*AUFGABENSTELLUNG:*
A) Zitieren Sie aus dem Text über den Kia Stinger den Abschnitt von „Dann haben sie“ bis „den Markt kommt?“.
B) Übertragen Sie den folgenden Satz aus dem Text über den Kia Stinger ins Englische: „Lange Autobahnsteigungen, bei denen selbst mancher Oberklassediesel Anstrengung spüren lässt, bügelt der Kia Stinger flach wie ein Dampfbügeleisen.“
C) Schreiben Sie den Text über den Alltagstest mit dem Kia Stinger im Anschluss an seinen letzten Satz weiter.

*TEXTAUSZUG:*
|---|

Für die tägliche Portion WOW: der Alltag mit dem Kia Stinger GT.
Mal kurz zum Tanken anhalten und dann rasch weiterfahren, das klappt leider gar nicht mit dem Kia Stinger. Der Grund sind Menschen. Mindestens einer, meist mehrere, schleichen um die 4,83 Meter lange Sportlimousine herum. Sie drücken sich die Nasen an den Fenstern platt, inspizieren den Heckdiffusor mit den vier Endrohren und die Brembo-Bremsanlage hinter den polierten 19-Zoll-Felgen.
Dann haben sie natürlich Fragen, sind erstaunt, dass das ein Kia ist („Ach echt? Ich dachte das ist ein Italiener!“ – dabei stehen die drei Buchstaben doch im Logo), glucksen bei Leistung und Höchstgeschwindigkeit (370 PS, 270 km/h) und wollen wissen, wann das Auto denn auf den Markt kommt?
Nun, den Kia Stinger gibt es bereits. Seit Herbst 2017 wurden immerhin über 600 Autos in Deutschland verkauft, zum größten Teil mit dem 3,3 Liter großen, doppelt aufgeladenen V6 unter der langen, flachen Motorhaube. Grund genug, den Kia Stinger als GT 3.3 GTDI, so die offizielle Modellbezeichnung, zum AUTONOTIZEN-Alltagstest antreten zu lassen.
Das macht er mit Schmackes. Für den Kia Stinger spielt es nämlich keine Rolle, ob der Fuß des Fahrers aus dem Stillstand oder bei höheren Geschwindigkeiten jenseits der 180 Stundenkilometer auf das Gaspedal fällt.
Unter zornigem Grollen spuckt der Sechszylinder bis zu 510 Newtonmeter Drehmoment auf die Kurbelwelle und der stets hecklastige Allradantrieb tritt den fast zwei Tonnen Autogewicht ins Kreuz.
Lange Autobahnsteigungen, bei denen selbst mancher Oberklassediesel Anstrengung spüren lässt, bügelt der Kia Stinger flach wie ein Dampfbügeleisen. Eben jene Limousinen oder Kombis stehen dann meist im Weg. Entweder achten die Fahrer nicht darauf, dass da plötzlich etwas Schnelleres angepflügt kommt, einige wollen das aber auch schlicht nicht akzeptieren.

|---|

Datenzeilen
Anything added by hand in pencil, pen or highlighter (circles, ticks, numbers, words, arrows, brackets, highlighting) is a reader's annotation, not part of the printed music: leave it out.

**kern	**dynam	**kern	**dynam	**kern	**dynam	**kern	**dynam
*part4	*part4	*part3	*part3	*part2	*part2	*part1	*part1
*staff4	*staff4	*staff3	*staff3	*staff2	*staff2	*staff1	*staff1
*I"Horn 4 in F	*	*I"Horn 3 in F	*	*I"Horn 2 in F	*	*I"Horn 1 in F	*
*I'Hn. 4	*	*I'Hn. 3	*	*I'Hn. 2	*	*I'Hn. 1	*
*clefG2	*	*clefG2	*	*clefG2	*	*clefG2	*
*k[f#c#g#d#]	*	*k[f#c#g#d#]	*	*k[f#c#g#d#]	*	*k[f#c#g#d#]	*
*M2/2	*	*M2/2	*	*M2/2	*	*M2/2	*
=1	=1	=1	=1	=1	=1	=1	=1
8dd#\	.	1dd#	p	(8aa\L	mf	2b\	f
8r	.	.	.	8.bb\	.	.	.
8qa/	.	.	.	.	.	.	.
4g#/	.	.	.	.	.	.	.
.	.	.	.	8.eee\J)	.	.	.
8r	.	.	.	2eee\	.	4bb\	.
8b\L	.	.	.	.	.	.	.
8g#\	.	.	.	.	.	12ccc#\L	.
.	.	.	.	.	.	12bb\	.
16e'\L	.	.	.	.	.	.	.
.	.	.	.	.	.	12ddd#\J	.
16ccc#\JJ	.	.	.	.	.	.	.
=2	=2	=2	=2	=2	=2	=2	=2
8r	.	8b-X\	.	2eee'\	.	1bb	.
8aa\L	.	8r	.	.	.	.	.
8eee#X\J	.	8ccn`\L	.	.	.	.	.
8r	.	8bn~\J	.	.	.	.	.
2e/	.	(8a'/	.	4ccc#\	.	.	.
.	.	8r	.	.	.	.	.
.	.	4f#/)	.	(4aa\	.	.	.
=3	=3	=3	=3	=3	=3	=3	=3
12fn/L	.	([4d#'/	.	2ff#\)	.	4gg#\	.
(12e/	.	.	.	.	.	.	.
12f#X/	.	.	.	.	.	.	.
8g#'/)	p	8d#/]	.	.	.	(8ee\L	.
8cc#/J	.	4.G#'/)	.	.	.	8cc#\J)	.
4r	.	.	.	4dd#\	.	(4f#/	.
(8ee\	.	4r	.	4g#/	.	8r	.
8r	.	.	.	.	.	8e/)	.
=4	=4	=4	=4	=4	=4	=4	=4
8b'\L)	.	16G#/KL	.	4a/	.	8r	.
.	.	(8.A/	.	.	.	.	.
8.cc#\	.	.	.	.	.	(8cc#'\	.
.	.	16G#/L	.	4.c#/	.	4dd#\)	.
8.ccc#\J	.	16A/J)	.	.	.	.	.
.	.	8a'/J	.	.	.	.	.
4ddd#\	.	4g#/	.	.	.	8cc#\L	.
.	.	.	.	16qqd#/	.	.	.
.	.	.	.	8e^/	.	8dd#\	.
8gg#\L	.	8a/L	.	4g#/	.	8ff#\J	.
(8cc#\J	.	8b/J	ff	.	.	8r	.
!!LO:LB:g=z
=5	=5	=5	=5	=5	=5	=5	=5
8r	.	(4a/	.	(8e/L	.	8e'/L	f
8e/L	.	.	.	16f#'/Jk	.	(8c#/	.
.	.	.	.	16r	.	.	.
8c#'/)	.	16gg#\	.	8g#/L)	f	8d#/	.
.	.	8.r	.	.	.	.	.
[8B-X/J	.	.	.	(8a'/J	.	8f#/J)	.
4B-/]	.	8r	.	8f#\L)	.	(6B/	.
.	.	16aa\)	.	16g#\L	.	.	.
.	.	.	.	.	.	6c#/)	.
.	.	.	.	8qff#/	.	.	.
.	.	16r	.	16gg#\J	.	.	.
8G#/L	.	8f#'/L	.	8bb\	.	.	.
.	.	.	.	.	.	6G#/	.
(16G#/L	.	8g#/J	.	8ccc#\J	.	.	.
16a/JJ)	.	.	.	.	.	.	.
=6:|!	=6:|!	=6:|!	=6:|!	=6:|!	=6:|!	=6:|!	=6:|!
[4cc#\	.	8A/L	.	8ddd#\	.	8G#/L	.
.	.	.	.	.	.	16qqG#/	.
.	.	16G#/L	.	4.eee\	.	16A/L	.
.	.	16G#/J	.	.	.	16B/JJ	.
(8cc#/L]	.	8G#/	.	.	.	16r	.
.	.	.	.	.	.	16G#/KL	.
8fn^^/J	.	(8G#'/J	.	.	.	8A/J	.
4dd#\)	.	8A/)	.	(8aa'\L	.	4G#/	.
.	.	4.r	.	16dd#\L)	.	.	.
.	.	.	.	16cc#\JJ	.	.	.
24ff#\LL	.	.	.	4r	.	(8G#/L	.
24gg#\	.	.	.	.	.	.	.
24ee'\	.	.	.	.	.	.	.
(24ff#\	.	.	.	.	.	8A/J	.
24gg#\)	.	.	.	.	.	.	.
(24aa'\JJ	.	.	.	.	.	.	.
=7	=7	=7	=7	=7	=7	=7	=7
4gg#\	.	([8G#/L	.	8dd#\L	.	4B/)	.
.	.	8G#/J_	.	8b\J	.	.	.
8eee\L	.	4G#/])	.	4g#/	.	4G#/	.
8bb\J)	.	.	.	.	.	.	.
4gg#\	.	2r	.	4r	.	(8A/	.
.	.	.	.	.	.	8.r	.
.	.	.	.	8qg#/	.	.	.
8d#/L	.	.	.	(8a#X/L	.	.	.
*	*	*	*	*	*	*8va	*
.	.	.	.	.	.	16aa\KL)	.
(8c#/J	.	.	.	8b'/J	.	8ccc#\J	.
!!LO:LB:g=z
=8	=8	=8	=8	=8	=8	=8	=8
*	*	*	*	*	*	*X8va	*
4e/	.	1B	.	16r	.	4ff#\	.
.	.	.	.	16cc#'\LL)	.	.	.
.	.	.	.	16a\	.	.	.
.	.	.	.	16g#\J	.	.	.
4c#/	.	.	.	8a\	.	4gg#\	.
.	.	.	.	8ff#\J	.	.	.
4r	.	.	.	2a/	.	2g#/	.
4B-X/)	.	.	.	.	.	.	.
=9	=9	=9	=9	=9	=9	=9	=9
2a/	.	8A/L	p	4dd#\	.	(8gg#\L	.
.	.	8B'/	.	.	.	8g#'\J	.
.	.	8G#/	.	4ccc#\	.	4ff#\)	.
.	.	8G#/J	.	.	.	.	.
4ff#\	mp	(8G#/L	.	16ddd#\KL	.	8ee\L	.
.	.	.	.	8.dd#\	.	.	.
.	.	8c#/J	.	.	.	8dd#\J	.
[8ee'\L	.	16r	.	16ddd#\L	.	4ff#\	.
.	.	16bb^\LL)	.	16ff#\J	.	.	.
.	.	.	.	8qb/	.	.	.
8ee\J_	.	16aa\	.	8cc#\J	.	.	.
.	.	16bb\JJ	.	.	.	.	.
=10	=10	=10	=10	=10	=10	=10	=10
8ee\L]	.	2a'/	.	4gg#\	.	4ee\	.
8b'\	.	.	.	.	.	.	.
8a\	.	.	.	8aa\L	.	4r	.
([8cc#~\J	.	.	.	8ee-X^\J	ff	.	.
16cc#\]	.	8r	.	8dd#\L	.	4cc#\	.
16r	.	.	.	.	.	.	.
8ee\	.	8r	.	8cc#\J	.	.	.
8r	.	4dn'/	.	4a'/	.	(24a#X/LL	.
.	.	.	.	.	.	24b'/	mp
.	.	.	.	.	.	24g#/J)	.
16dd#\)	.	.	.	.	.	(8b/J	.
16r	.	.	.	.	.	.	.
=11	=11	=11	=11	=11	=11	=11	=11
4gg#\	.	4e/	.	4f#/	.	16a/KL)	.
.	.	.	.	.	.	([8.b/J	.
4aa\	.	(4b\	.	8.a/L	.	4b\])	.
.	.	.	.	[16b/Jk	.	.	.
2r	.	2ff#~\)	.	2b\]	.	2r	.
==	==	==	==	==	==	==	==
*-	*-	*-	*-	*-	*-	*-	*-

|---|

*LÖSUNGEN:*
A)
Dann haben sie natürlich Fragen, sind erstaunt, dass das ein Kia ist („Ach echt? Ich dachte das ist ein Italiener!“ – dabei stehen die drei Buchstaben doch im Logo), glucksen bei Leistung und Höchstgeschwindigkeit (370 PS, 270 km/h) und wollen wissen, wann das Auto denn auf den Markt kommt?

B) The Kia Stinger irons out long highway inclines, on which even many a luxury-class diesel shows signs of strain, as flat as a steam iron.

C)
Nur ein Beispiel, auf welch wunderbare Art und Weise der Kia Stinger entspannen kann, obwohl er vor Kraft fast tropft.
Wer sich für den großen Kia entscheidet, muss sich und seinem Umfeld nichts beweisen, pfeift auf Geltungsdrang und damit verbundenen Premiumbedarf.
Soll ruhig der Nachbar die Ringe oder den Stern seines Leasingautos polieren. Der Stinger-Fahrer bleibt derweil grinsend im Auto sitzen und nimmt jedes einzelne, aufgestellte Härchen an den Armen und im Nacken wahr. Vor allem, wenn er gerade von einer Tour über einsame, verwinkelte Landstraßen zurückkommt.
Denn das katapultartige Geradeaus ist nur eine Paradedisziplin des Koreaners. Schnelle Kurvenkombinationen zeigen das wahre Talent des Stinger, der unter Federführung des ehemaligen BMW M-Entwicklungschefs Alfred Biermann auf der Nürburgring-Nordschleife entwickelt und abgestimmt wurde.
Mit dem Lenkrad dirigiert der Stinger-Pilot die große Limousine zentimetergenau von einem Scheitelpunkt zum nächsten, die perfekte Rückmeldung auch vom adaptiven Fahrwerk und die hervorragende Aussicht über die flache Motorhaube machen wunschlos glücklich. Als Krönung verteilt das Torque Vectoring System Drehmoment gezielt an einzelne Räder.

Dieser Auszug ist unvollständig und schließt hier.